#### [ISTRUZIONI]
**a.** Secondo l'articolo su The Last Czars, da quale data è disponibile la docuserie?
**b.** Citi dall'articolo su The Last Czars il passo che si apre con le parole contenenti "In molti si" e si chiude con "di quegli anni.".
**c.** Riscriva in forma più concisa il paragrafo dell'articolo su The Last Czars che comincia con "A cavallo tra lo show televisivo", mantenendone i fatti principali.

Vai al contenuto
Serie TV - Hall of Series » The Last Czars » The Last Czars non è The Crown, ma la docuserie Netflix sugli ultimi Romanov è davvero unica

The Last Czars non è The Crown, ma la docuserie Netflix sugli ultimi Romanov è davvero unica

Non esiste spoiler più grande della storia stessa. Pur conoscendo in molti il triste epilogo della dinastia Romanov, il racconto di The Last Czars merita ugualmente una chance.

Se i libri di storia vi hanno fatto venire sonno, diverso è vedere un fatto storico rappresentato e interpretato fedelmente in una serie tv, ed è proprio questo ciò che accade nell’attesissima serie sugli ultimi zar.

A cavallo tra lo show televisivo e il documentario, The Last Czars alterna parti recitate a brevi intermezzi di stampo documentaristico amalgamandoli l’un l’altro in una maniera che non infastidisce l’occhio dello spettatore, anche quello meno avvezzo alla visione di documentari.

Disponibile dal 3 luglio 2019, The Last Czars è una docuserie prodotta e distribuita da Netflix che racconta gli ultimi tragici anni della dinastia Romanov, che vanno dall’incoronazione di Nicola II sino all’agghiacciante fine dell’ultimo zar di Russia e della sua famiglia.

In molti si aspettavano forse una serie alla The Crown, ma il risultato di The Last Czars è ben diverso. Quest’ultima infatti non è un dramma storico, ma bensì una docuserie e in quanto tale è necessaria la presenza di intermezzi descrittivi degli studiosi della famiglia Romanov che intervengono di tanto in tanto dando la loro lettura degli eventi di quegli anni.

A supportare la versione cinematografica dei grandi eventi che sconvolsero la Russia alla fine del Ventesimo secolo, abbiamo un vasto repertorio di foto e video storici che vengono allegati di volta in volta durante le dettagliate spiegazioni dei professori.

(Dati tratti da una raccolta)

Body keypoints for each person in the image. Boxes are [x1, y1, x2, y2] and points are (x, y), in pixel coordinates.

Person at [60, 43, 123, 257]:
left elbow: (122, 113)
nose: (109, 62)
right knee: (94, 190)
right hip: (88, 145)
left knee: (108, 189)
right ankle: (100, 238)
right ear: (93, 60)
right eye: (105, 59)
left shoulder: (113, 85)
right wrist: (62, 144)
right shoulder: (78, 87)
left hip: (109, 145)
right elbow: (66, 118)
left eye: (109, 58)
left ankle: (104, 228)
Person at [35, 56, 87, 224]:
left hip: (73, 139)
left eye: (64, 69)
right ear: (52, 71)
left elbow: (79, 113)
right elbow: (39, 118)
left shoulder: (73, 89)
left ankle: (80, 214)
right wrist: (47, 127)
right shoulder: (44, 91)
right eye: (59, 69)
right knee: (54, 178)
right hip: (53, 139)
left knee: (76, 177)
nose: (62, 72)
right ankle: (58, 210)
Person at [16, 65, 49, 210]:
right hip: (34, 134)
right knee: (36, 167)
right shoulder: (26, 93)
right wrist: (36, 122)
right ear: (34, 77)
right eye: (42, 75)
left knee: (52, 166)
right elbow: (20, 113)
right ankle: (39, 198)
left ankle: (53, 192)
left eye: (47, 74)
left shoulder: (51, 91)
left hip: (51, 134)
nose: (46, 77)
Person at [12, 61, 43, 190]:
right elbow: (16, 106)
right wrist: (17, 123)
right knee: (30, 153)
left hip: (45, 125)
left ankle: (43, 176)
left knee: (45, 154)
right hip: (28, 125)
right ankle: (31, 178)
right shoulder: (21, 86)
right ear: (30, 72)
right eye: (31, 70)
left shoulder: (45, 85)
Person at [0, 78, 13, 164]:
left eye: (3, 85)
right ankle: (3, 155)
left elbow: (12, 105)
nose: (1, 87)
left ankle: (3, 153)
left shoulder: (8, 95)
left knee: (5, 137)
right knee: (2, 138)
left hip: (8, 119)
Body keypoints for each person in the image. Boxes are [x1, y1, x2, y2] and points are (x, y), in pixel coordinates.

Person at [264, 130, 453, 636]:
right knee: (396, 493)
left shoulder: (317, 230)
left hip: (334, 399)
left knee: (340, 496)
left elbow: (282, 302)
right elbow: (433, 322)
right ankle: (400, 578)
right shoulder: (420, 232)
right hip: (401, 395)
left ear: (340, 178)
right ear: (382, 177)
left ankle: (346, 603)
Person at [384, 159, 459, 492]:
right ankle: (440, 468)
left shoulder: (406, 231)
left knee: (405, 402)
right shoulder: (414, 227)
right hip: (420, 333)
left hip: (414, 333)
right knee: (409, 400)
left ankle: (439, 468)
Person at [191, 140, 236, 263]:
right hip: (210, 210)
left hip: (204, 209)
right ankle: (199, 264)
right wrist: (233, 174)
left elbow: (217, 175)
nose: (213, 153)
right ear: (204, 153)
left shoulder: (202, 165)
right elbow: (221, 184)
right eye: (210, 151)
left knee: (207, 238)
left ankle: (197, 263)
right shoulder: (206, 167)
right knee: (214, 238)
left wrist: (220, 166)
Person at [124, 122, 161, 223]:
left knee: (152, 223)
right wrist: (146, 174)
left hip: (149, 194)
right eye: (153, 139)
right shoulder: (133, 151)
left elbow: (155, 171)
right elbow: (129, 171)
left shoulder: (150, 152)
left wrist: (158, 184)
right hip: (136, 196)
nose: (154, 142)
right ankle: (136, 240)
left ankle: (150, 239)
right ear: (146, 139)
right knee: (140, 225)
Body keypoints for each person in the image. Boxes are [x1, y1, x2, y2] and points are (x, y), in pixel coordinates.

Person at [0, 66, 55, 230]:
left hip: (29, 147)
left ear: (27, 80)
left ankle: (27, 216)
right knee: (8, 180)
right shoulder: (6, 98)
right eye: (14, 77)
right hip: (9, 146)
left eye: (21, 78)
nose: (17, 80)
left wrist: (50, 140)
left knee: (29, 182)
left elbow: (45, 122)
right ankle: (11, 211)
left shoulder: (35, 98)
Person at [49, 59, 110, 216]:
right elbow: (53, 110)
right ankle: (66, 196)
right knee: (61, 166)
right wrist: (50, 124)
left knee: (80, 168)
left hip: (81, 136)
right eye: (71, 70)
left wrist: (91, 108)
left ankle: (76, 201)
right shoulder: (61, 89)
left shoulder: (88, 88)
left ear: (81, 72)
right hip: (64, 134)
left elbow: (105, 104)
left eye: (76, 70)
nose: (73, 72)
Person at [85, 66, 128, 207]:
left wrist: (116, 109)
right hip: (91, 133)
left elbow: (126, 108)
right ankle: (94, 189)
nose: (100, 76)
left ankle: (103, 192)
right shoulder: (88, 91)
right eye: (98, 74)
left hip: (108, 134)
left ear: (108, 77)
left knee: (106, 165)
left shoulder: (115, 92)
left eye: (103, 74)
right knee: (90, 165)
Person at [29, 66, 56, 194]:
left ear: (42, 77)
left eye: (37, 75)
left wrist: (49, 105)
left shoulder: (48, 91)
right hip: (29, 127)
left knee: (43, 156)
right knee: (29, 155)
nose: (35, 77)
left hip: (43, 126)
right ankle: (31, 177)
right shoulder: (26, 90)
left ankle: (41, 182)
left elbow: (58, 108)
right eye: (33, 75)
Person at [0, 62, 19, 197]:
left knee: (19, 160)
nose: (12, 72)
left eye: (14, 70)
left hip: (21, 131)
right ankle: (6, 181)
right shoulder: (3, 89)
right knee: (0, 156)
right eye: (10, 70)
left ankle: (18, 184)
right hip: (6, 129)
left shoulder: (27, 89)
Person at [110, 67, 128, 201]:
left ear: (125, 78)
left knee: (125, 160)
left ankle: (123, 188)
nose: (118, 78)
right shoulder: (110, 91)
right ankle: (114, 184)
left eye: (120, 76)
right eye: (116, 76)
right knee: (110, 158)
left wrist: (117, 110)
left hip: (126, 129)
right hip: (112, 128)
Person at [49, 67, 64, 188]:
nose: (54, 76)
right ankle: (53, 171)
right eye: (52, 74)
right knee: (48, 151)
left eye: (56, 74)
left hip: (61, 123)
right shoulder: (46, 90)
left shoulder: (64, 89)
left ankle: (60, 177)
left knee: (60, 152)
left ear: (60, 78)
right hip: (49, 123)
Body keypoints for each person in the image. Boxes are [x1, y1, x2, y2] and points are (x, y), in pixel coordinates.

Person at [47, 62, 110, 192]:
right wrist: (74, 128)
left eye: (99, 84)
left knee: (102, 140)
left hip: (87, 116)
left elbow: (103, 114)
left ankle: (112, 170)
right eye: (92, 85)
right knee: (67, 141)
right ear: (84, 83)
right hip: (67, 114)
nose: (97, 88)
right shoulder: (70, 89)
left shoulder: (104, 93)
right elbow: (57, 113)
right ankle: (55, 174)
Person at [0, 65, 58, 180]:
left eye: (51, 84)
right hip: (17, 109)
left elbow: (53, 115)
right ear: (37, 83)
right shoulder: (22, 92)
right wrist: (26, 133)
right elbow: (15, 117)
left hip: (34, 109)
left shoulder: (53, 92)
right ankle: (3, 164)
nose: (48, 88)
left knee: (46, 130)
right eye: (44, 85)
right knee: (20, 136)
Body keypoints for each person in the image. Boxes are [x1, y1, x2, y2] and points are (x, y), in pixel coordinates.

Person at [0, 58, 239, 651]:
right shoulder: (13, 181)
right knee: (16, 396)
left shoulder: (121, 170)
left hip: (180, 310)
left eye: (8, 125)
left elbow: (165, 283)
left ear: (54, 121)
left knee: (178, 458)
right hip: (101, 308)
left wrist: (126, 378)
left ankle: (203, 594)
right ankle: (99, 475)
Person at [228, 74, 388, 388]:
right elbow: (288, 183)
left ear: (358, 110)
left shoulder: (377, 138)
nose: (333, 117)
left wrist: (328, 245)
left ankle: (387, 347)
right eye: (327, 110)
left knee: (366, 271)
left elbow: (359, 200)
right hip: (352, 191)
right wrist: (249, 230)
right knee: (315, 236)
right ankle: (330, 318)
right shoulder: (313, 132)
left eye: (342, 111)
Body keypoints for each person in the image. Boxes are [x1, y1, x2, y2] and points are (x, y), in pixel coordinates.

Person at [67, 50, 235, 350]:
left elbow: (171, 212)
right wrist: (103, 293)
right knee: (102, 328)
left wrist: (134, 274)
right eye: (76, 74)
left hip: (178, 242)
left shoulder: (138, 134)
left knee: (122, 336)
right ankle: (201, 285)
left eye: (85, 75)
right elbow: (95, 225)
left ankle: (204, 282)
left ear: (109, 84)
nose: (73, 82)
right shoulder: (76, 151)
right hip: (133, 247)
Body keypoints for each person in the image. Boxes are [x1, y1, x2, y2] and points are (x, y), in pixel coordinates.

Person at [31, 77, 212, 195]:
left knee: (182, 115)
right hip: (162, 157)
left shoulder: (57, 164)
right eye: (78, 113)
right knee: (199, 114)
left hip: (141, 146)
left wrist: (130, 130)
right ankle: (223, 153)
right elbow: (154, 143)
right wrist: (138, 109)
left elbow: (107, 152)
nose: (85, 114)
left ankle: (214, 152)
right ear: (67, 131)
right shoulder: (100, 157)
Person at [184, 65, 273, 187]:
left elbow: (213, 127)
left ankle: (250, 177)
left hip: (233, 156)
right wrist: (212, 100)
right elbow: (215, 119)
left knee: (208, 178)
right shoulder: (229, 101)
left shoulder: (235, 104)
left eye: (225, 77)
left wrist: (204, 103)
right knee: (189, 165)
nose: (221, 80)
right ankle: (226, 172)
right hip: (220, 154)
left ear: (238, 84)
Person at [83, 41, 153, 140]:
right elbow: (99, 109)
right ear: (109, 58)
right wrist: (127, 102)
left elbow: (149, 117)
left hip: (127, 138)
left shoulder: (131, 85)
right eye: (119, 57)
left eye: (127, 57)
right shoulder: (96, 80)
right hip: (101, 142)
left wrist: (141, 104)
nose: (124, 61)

#### [ELENCO DELLE SOLUZIONI]
**a.** Dal 3 luglio 2019.

**b.**
In molti si aspettavano forse una serie alla The Crown, ma il risultato di The Last Czars è ben diverso. Quest’ultima infatti non è un dramma storico, ma bensì una docuserie e in quanto tale è necessaria la presenza di intermezzi descrittivi degli studiosi della famiglia Romanov che intervengono di tanto in tanto dando la loro lettura degli eventi di quegli anni.

**c.** Collocandosi tra show televisivo e documentario, The Last Czars alterna parti recitate a brevi intermezzi documentaristici, fondendoli in modo da non disturbare lo spettatore, anche quello poco abituato ai documentari.